Thank you for your help!
:grouphug:


----------



## KW Farms (Jun 21, 2008)

That is strange. Is it just the one doe who doesn't like it? 

It sounds like she's maybe becoming a bit spoiled....so she's just becoming picky with her food? I would give her plenty of alfalfa only in the mornings and then grain her in the evening...that way she's going to be more inclined to eat that vs. just her grain....see if that doesn't help.

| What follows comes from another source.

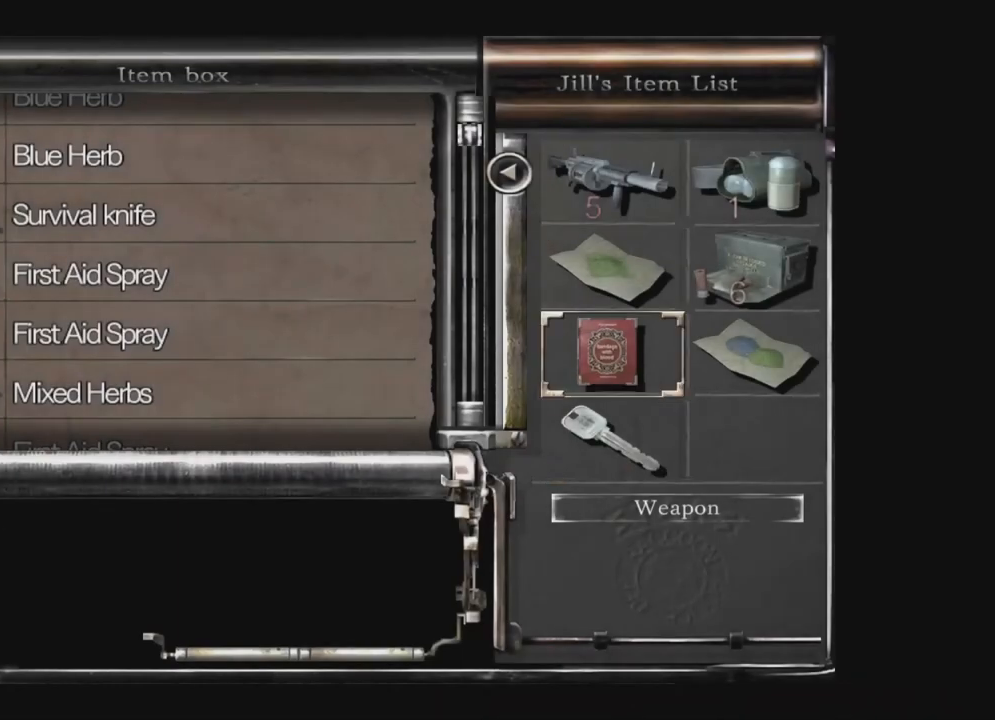
{"buttons": [], "left_stick": "center", "right_stick": "center", "events": [[283, "DPAD_UP", "up"]]}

I've never had a goat dislike alfalfa so maybe it's just the chaffhaye that she doesn't like. Maybe she needs the baled stuff instead. Have you tried baled alfalfa? I wish I had more suggestions for ya.


----------



## GotmygoatMTJ (Apr 25, 2009)

We can't get straight alfalfa here unless its 3x3x8 bales that cost way too much now.
We do feed really good quality timothy/grass hay that she gobbles up.
She HATES alfalfa pellets, wont touch them.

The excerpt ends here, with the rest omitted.